=== Reading text ===
Welcome to the Proto-Value Functions (PVF) research website. Proto-value functions are automatically learned basis functions that are useful in approximating task-specific value functions and compactly representing powers of transition matrices. Applications of proto-value functions include solving Markov decision processes, new algorithms for reinforcement learning, and planning.

An example of a how proto-value functions reflect large-scale geometric structure of an environment. A three-room "grid-world" and a corresponding Laplacian (or Fourier) proto-value basis function is shown. Note how the PVF captures the structure inherent to the state space. These bais functions are task-independent, and can support the learning of multiple tasks in this environment.

Proto-Value functions are a novel framework for solving the credit assignment problem, which is a fundamental challenge facing any AI system. The framework provides a unified approach to learning both representation and behavior. It provides a novel way of solving Markov decision processes and reinforcement learning problems, using multiscale spectral and manifold learning methods. Previous work on manifold and spectral methods have largely focused on dimensionality reduction, (semi-) supervised learning and clustering. Furthermore, manifold and spectral techniques have mostly focused on Laplacian or Fourier-based global approaches.
=== Information supplied ===
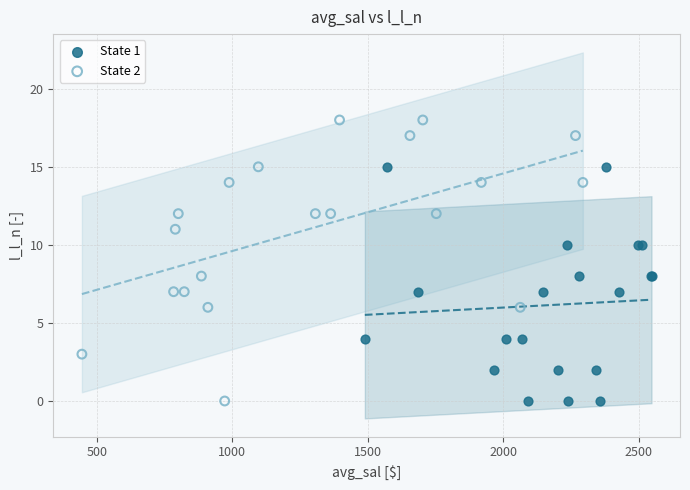

What are all the series names shown in the legend?

State 1, State 2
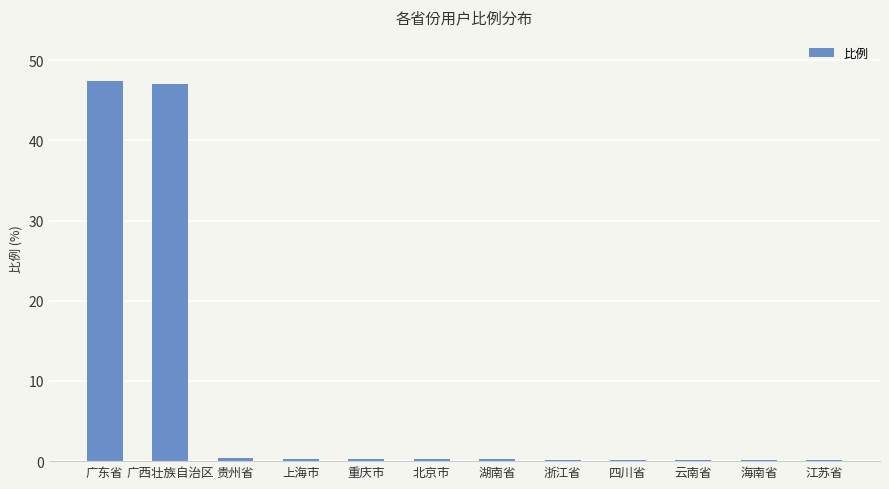

Which has a higher value, 浙江省 or 广东省?

广东省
===
* _What you are asked to do_
Repeat word for word the part of the proto-value functions text between "Welcome to the" and "in this environment.", inclusive. The material after the text is separate from it.

* _Answer space_
Welcome to the Proto-Value Functions (PVF) research website. Proto-value functions are automatically learned basis functions that are useful in approximating task-specific value functions and compactly representing powers of transition matrices. Applications of proto-value functions include solving Markov decision processes, new algorithms for reinforcement learning, and planning.

An example of a how proto-value functions reflect large-scale geometric structure of an environment. A three-room "grid-world" and a corresponding Laplacian (or Fourier) proto-value basis function is shown. Note how the PVF captures the structure inherent to the state space. These bais functions are task-independent, and can support the learning of multiple tasks in this environment.